Ia menjelaskan terkait pelayanan pendaftaran obat ikan tersebut telah diatur dalam Peraturan Menteri Kelautan Perikanan Nomor 1 Tahun 2019 tentang Obat Ikan. Tercatat sejak Januari 2004 hingga Maret 2021, jumlah obat ikan yang terdaftar dan aktif sebanyak 355 merek.
"Untuk menjamin konsistensi mutu obat ikan yang beredar di masyarakat, kami melakukan pengawasan dengan pengambilan sampel baik di tingkat produsen, distributor, toko obat ikan maupun di tingkat pembudidaya," kata Slamet.
Jurus keempat untuk menjamin mutu dan keamanan hasil perikanan budi daya yaitu melalui pendaftaran pakan. Ia mengimbau para pembudidaya untuk tidak menggunakan produk pakan yang tidak teregistrasi.
"Saat ini ada 1.595 merek pakan ikan yang terdaftar. Segera laporkan ke dinas terkait jika menemukan pakan yang tidak terdaftar. Karena kita ingin pastikan pakan ikan yang digunakan tidak memberikan dampak negatif baik bagi ikan maupun lingkungan," imbuh dia.
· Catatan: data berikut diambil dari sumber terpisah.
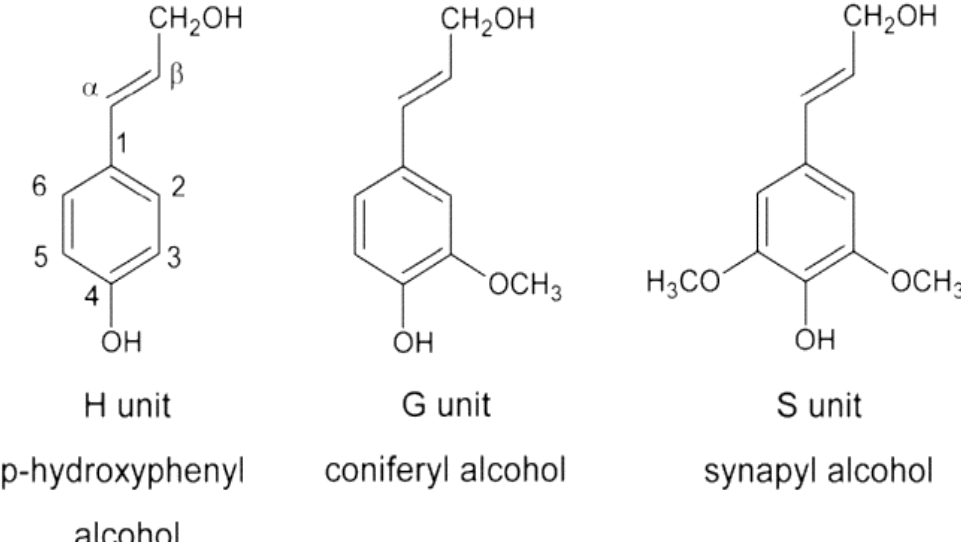
Figure 2. Representative hemicellulose structure (Reprinted with permission from [45]. Copyright 2014, Elsevier).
Jurus terakhir yaitu monitoring residu. Slamet menekankan pentingnya pengendalian residu sebagai instrumen untuk memastikan keamanan produk perikanan budi daya bebas kandungan residu dan kontaminan. Jumlah kegiatan monitoring residu selama 2020 sebanyak 5.080 sampel baik pada ikan, udang, dan air.
"Keberterimaan produk dan penguatan daya saing hasil perikanan budi daya adalah mutlak harus didorong untuk meningkatkan nilai ekspor produk perikanan budi daya nasional," tutup Slamet.